━━━ Provided data

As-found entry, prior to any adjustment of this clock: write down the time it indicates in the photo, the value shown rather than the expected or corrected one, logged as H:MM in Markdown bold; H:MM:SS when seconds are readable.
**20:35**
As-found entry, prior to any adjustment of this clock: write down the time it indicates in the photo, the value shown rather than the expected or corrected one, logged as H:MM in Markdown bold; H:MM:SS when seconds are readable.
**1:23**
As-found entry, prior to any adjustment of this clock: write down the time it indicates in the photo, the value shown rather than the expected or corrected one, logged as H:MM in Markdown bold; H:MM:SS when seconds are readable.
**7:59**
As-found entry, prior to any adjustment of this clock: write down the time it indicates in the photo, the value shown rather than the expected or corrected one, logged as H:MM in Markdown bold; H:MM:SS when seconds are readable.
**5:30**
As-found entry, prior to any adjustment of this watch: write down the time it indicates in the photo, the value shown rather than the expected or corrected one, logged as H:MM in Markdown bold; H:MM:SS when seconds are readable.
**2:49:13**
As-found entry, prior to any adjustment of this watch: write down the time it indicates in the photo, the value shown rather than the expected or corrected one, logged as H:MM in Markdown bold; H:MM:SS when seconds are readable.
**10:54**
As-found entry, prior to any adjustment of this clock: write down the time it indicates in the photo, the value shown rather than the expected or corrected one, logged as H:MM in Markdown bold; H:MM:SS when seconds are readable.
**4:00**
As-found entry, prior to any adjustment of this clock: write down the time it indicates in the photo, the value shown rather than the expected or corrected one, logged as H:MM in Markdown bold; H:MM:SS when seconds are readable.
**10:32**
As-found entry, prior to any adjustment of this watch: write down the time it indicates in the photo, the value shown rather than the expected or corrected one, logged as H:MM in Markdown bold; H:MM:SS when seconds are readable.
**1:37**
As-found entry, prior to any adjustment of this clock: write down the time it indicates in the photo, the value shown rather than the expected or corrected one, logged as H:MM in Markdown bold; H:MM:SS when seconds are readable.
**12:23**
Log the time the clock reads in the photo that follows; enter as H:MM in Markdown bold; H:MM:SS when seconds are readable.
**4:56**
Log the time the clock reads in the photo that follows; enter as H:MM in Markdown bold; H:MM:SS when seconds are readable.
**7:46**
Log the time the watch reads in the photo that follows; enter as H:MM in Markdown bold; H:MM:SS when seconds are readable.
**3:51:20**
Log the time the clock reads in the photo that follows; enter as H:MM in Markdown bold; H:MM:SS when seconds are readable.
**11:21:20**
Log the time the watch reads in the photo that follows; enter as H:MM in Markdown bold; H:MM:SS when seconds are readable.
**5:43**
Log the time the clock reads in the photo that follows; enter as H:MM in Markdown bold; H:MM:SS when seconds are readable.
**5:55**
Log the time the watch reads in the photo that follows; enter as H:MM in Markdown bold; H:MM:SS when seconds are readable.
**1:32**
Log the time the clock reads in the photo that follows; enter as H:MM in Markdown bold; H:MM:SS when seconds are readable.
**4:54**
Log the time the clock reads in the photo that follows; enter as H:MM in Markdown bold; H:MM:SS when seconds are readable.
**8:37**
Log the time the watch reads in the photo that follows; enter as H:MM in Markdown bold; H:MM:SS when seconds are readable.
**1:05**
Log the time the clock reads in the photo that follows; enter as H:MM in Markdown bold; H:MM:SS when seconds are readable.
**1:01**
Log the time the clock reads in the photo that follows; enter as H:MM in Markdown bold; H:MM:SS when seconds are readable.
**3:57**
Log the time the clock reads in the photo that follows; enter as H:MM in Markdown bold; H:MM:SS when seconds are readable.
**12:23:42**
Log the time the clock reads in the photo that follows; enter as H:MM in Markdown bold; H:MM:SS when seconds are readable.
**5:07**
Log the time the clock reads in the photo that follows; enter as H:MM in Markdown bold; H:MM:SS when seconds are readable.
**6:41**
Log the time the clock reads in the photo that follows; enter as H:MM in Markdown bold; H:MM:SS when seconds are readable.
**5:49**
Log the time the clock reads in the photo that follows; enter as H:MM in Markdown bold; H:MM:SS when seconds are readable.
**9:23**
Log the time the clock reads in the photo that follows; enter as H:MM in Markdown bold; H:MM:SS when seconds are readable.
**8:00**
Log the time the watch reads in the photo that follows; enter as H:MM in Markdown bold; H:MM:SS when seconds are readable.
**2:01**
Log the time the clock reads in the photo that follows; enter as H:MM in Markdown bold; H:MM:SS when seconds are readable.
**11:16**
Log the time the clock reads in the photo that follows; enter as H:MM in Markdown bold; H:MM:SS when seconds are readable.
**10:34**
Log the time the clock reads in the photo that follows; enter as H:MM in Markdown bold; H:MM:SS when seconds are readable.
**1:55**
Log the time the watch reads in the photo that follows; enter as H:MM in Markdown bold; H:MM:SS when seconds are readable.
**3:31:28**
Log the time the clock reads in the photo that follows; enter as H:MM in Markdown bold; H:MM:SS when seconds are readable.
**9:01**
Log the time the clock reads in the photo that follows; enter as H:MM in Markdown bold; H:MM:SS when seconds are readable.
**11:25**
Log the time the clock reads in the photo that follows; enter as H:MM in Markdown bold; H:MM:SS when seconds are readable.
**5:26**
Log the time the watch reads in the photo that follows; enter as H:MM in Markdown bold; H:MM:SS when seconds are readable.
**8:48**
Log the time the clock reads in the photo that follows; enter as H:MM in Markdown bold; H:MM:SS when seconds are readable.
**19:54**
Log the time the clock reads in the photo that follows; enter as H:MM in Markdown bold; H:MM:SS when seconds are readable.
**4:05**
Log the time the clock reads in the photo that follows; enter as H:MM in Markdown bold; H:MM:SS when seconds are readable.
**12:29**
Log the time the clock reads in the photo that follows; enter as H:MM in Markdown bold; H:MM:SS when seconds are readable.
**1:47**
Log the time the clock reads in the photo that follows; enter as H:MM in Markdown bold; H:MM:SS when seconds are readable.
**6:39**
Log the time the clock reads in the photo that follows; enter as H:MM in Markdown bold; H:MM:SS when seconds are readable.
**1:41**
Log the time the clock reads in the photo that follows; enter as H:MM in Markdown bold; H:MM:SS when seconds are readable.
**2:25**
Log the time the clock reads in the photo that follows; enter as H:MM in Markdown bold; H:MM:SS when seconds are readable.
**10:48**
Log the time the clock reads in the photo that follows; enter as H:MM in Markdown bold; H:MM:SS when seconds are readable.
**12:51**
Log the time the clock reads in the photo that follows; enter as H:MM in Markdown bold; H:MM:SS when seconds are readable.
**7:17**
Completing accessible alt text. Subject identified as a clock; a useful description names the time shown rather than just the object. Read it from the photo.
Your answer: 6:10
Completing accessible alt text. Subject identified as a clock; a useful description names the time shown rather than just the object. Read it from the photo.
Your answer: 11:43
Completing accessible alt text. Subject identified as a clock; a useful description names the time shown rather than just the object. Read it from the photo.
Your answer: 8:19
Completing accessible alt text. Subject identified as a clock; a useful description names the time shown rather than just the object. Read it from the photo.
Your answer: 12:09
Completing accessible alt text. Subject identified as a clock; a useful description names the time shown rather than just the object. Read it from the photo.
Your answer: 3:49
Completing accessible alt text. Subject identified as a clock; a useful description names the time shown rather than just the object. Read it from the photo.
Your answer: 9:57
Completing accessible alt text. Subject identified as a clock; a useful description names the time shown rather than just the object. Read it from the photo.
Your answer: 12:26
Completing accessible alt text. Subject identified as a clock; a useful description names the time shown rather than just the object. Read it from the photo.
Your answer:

━━━━━━

▶ [Stated exercise]
Extract every line of the entries above that contains the string "Your", matching its case exactly.

▶ [Complete answer]
Your answer: 6:10
Your answer: 11:43
Your answer: 8:19
Your answer: 12:09
Your answer: 3:49
Your answer: 9:57
Your answer: 12:26
Your answer:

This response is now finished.